I have been taking this general approach to the extreme with some work that I have called “Millicomputing” – I didn’t just look at mobile CPUs with low power disks, I have been exploring how to build useful (for some classes of application) enterprise servers out of CPUs designed for battery powered devices using flash based storage. These have an overall power per node of less than one watt, hence the name millicomputer, since they are measured in milliwatts.
2.5″ drives are dense and low power, but 1/3 the capacity and 3X the $/GB vs. 3.5″ may be a lot to pay for energy efficiency.
Excellent article and terrific comments.
Robin, I believe your images are broken (they appear to be using page-relative rather than root-relative URLs), leaving out some significant content for those viewing this not on the front page.
Good comments all.
Harold,
An Intel person confirmed to me that the FB-DIMM controller consumes five watts. That is why the FB-DIMMs need the extra “heat spreaders”. The original idea was to use standard high-volume DIMMs, presumably to save money, but the addition of the controller and heat spreaders has eliminated that advantage. Adding the 5 W penalty per stick just adds insult to injury.
Dave,
I don’t follow AMD, but all of Intel’s post-Netburst CPUs are based on the mobile architecture that the Intel Israel came up with. In a very real sense, we are all using mobile architectures now.
Also, I wouldn’t expect an IT guy to piece together an energy efficient server. Vendors should. I suspect Intel has the jump on HP, IBM and Supermicro due to the Google contract for – among other features – energy efficient servers. Whether they can figure out how to communicate the benefits is an open question.
Thanks for the pointer to VIA. A couple of folks mentioned them and now I’m curious.
Adrian,
Good to hear from you. Are you still with Sun?
I love the milli-computing concept. Gordon Bell’s concept of a new generation of computing every 10 years is bumping into human-scale limits. Rather than make ever-smaller computers, at some point we reach a reasonable size and price point and build as much as we can into it. A cluster in the palm of your hand!
Wes,
I *think* I’m seeing 2.5″ drives beginning to close the gap with 3.5″ drives. Like all prior drive migrations, the SFF drives don’t need to match the $/GB to win, just get close enough so that their other advantages close the deal.
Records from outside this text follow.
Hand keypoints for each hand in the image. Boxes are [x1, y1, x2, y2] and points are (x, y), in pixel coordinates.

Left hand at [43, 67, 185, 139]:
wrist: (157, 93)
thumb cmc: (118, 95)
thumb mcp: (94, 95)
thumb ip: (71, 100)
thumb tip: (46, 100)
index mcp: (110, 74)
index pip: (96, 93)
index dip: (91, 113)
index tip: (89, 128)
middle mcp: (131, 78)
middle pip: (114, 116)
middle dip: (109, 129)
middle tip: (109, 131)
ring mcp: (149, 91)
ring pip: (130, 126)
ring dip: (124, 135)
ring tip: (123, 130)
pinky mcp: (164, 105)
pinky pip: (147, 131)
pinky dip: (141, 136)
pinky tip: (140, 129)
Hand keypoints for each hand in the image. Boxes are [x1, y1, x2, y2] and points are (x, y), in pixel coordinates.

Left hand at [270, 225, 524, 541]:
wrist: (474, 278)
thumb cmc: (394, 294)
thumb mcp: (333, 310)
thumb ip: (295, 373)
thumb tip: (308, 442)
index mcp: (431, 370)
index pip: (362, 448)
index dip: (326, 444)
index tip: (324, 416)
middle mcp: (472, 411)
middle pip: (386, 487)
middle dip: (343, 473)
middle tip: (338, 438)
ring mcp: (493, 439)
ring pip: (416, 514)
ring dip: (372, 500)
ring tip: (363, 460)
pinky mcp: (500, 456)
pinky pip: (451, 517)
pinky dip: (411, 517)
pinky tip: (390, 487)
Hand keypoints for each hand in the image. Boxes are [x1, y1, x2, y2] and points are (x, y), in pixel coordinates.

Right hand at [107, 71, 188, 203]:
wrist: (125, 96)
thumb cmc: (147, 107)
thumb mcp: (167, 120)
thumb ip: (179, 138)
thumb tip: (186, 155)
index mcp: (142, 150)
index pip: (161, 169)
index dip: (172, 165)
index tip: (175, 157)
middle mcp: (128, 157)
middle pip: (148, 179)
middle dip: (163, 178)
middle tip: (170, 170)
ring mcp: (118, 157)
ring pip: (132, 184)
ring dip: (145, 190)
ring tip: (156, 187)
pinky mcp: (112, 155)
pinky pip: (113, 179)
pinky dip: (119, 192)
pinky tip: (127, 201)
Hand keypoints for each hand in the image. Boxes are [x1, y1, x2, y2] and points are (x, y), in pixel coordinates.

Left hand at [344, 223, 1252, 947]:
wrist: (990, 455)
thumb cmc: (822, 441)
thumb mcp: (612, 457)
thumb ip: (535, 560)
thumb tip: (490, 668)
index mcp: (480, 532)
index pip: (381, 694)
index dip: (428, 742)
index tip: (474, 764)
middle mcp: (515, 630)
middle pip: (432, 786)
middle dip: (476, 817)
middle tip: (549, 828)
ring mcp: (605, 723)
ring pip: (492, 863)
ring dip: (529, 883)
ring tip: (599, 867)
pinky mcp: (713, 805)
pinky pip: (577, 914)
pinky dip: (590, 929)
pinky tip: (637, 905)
As I noted last year, flash drives are a very power-efficient alternative. Drive vendors see the writing on the wall: the 3.5″ drive won’t live forever.
Marc, I couldn’t agree more!
Jonathan, thanks for flagging that. I think I’ve fixed it. Let me know if there is still a problem.
Robin
Hi Robin, I left Sun in 2004, went to eBay Research Labs for a while, and I’m currently working at Netflix, managing a team that works on website personalization algorithms. I’m doing the millicomputing stuff in my spare time, to keep current on hardware. I was inspired by what I found when helping design a homebrew mobile phone – see myPhone at http://www.hbmobile.com
I’m presenting a paper on millicomputing at the HPTS workshop in October http://www.hpts.ws and at CMG07 in San Diego in December.
Cheers Adrian